Description of the task
Leave every image out, and print the remaining lines below exactly.

Records from a dataset:

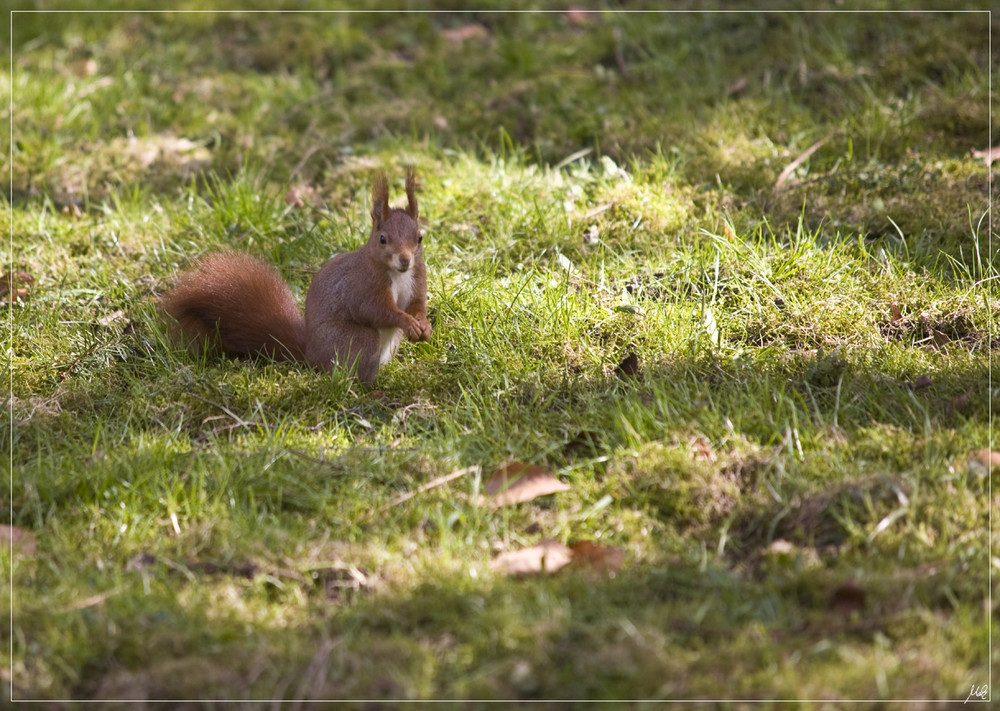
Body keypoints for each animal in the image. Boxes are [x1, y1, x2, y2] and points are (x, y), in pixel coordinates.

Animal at [160, 170, 430, 384]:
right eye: (382, 239)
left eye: (419, 238)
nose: (405, 260)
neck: (397, 273)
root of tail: (310, 355)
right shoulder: (363, 285)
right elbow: (374, 310)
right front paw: (406, 321)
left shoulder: (417, 278)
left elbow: (417, 304)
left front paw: (423, 325)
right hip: (353, 341)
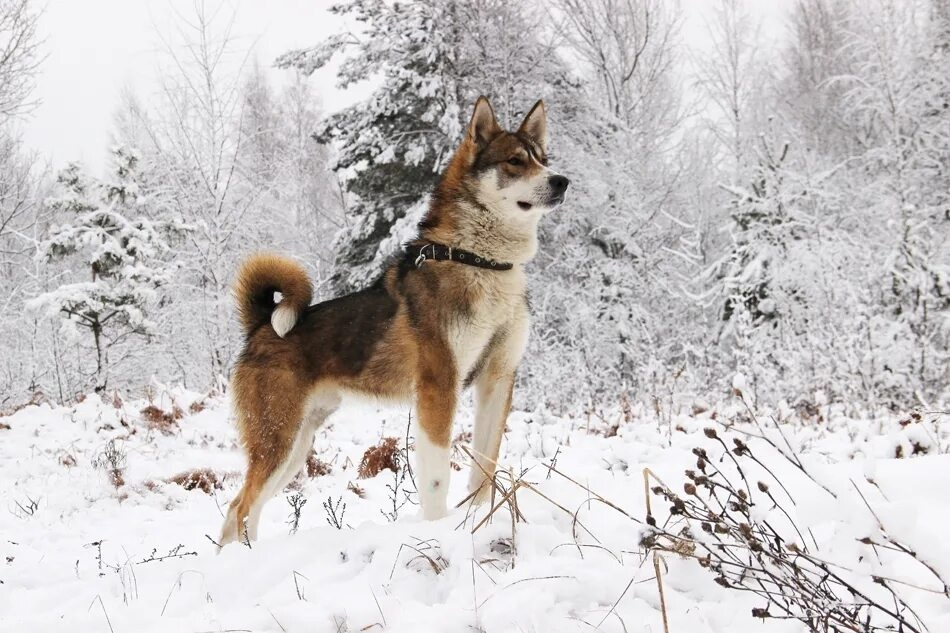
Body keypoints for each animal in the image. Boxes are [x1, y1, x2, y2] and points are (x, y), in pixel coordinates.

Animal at [219, 95, 568, 544]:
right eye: (514, 161)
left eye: (543, 159)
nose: (561, 181)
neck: (480, 262)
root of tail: (261, 325)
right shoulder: (439, 386)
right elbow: (437, 479)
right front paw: (438, 533)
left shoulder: (498, 379)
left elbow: (484, 471)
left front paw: (480, 521)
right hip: (277, 438)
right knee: (242, 508)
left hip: (296, 446)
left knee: (240, 509)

Exercise response
Body keypoints for each animal in the image. Boxes are [x1, y1, x2, y2] and points are (x, y), in pixel coordinates.

Animal at [160, 170, 430, 384]:
right eye: (382, 239)
left eye: (419, 238)
nose: (405, 260)
neck: (397, 273)
root of tail: (310, 355)
right shoulder: (363, 285)
right elbow: (374, 310)
right front paw: (406, 321)
left shoulder: (417, 278)
left elbow: (417, 304)
left front paw: (423, 325)
right hip: (353, 341)
Body keypoints for each animal in the image. Boxes are [x1, y1, x2, y2] and points are (x, y), in pixel coordinates.

Animal at [219, 95, 568, 544]:
right eye: (514, 161)
left eye: (543, 159)
nose: (561, 181)
neck: (480, 262)
root of tail: (261, 325)
right shoulder: (439, 386)
right elbow: (437, 479)
right front paw: (438, 533)
left shoulder: (498, 379)
left elbow: (484, 471)
left front paw: (480, 521)
right hip: (277, 438)
right knee: (242, 508)
left hip: (296, 446)
left knee: (240, 509)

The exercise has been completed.